Tesla issued a cease-and-desist order to Dawn Project, a group run by billionaire Dan O’Dowd. The advocacy group has launched a nationwide TV ad campaign claiming Teslas equipped with the beta version of its Full Self-Driving software “will indiscriminately mow down children.
Scrutiny of the “safety test” has many questioning the veracity of O’Dowd’s claims.
Our new safety test of @ElonMusk’s Full Self-Driving Teslas discovered that they will indiscriminately mow down children.— Dan O'Dowd (@RealDanODowd) August 9, 2022
Today @RealDawnProject launches a nationwide TV ad campaign demanding @NHTSAgov ban Full Self-Driving until @ElonMusk proves it won’t mow down children. pic.twitter.com/i5Jtb38GjH
The multimillion-dollar ad attack is part of O’Dowd’s single-issue campaign for California Senate, where “he vowed not to talk about anything except Tesla and more broadly how security of America’s power grids and water treatment plants are deeply vulnerable to cyber attacks,” according to Politico, which reports that formally running for office gives him a “higher degree of First Amendment protection for his loaded claims about Tesla.”
The commercials, and a full-page ad in The New York Times, spurred communities of Tesla fans to reenact the tests in the video with mannequins and their own children. In one video, Tad Park, CEO of a pro Tesla investment firm, said, “I would trust my ‘kids' lives with (FSD Beta).” The Tesla stops when it senses Park’s 5-year-old in the road, though the driver was able to stop manually at any time.
O’Dowd runs a company called Green Hills Software, and says he creates software that “never fails and can’t be hacked.” He works in a variety of industries and provides software to legacy car manufacturers that directly compete with Tesla’s FSD software.
An Electrek investigation of Dawn Project’s full test videos points out that the impact speeds reported in the released data do not match the speeds in the videos, and states “it’s clear that The Dawn Project is manipulating the result and footage of those tests.”
In the cease-and-desist letter, Tesla deputy general counsel Dinna Eskin wrote that “the purported tests misuse and misrepresent the capabilities of Tesla’s technology.” According to The Washington Post, “O’Dowd said he did not intend to take down the video commercial and instead pledged more money into the effort.”

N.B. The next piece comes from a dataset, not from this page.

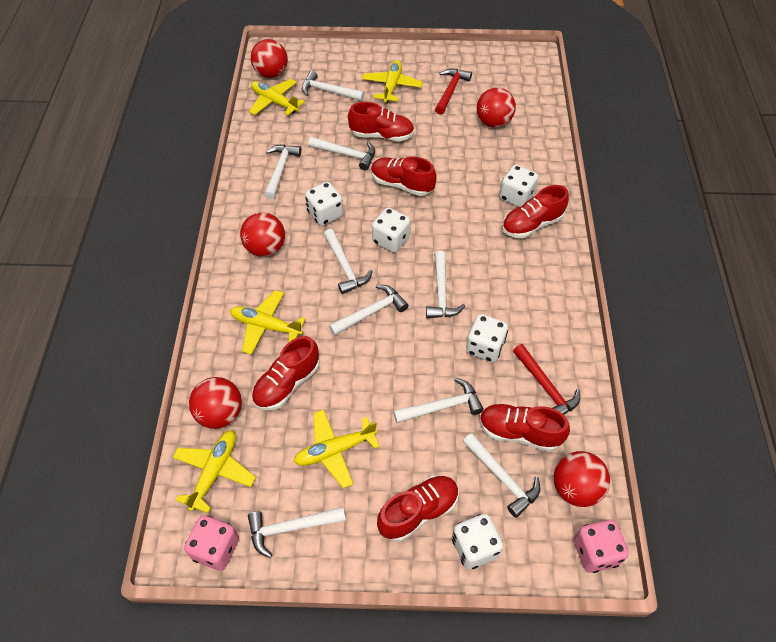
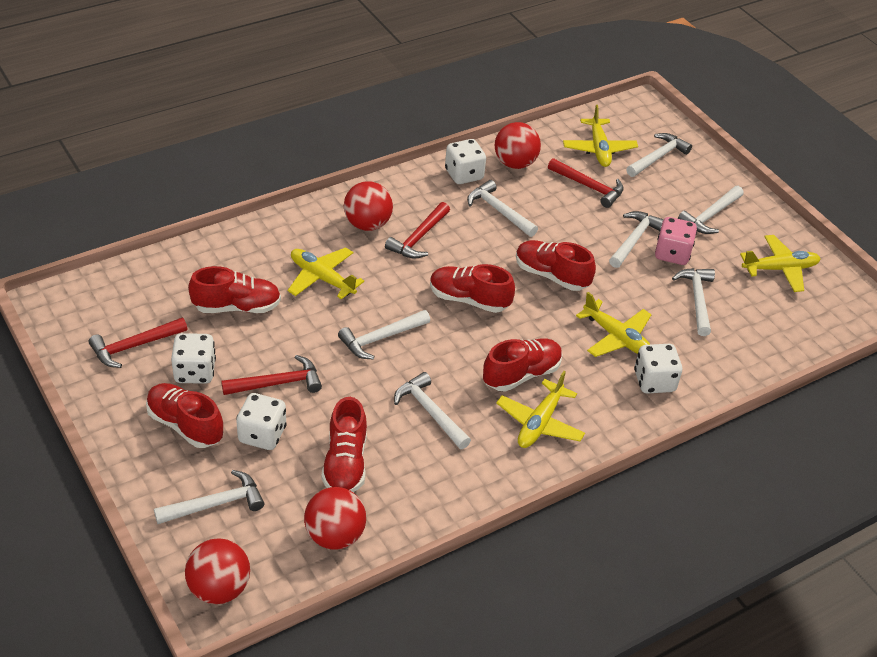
pink dice: 2 -> 1
red ball: 5 -> 4
red hammer: 2 -> 4
white dice: 5 -> 4
white hammer: 9 -> 8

Elon Musk and O’Dowd clashed on Twitter, as O’Dowd posted “Master Scammer Musk threatens to sue me over a tv ad. Turns out Mr. Free Speech Absolutist is just another crybaby hiding behind his lawyer’s skirt. Guess I hurt his wittle feewings.”

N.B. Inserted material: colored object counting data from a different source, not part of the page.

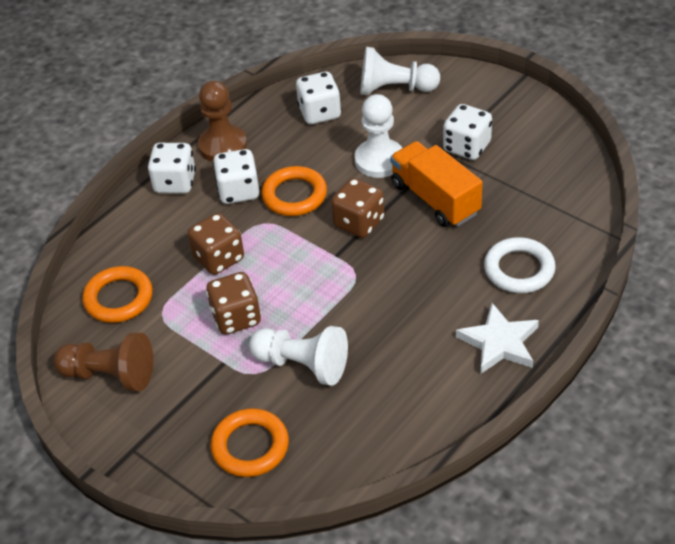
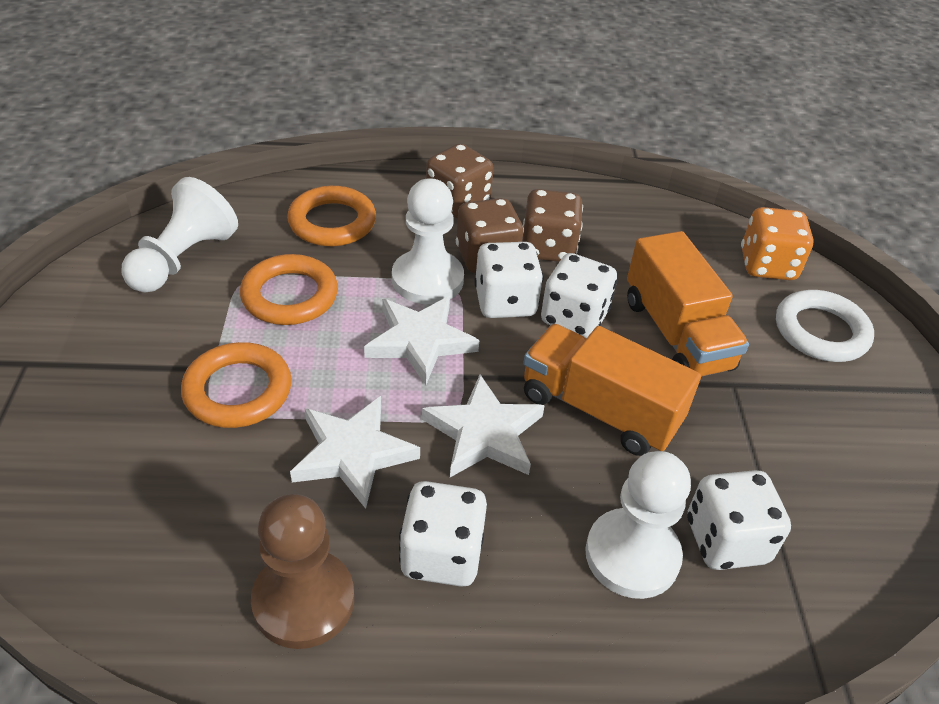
brown pawn: 2 -> 1
orange dice: 0 -> 1
orange truck: 1 -> 2
white star: 1 -> 3

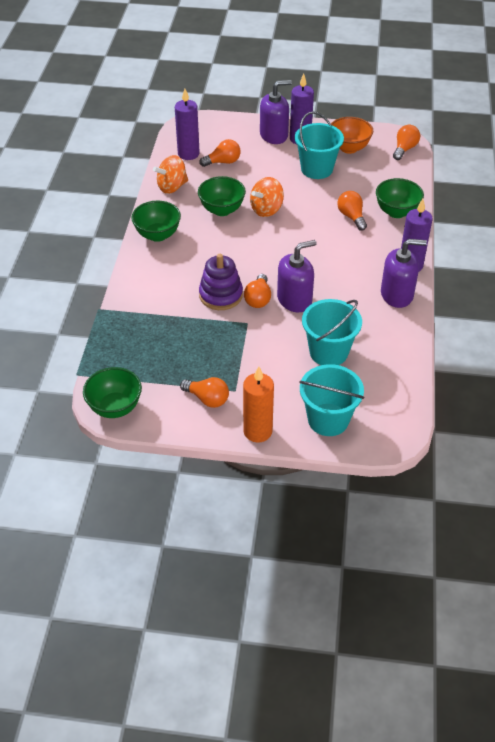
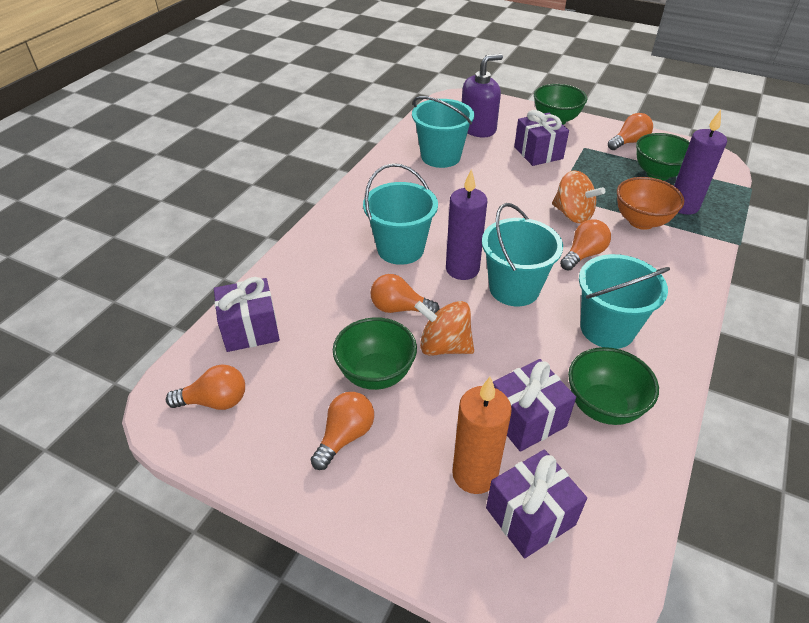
purple candle: 3 -> 2
purple gift: 0 -> 4
purple soap dispenser: 3 -> 1
purple stacking toy: 1 -> 0
turquoise bucket: 3 -> 4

Musk responded by saying “Green Hills software is a pile of trash.”
Many express concerns about Tesla’s FSD software being rolled out to thousands of cars, while it is still in development. The National Law Review published many of its concerns including lack of self-driving regulations, cyber attacks, imperfect technology and more. The Washington Post analyzed footage of drivers using new Tesla software, and found that “as currently designed, FSD could be dangerous on public roadways.”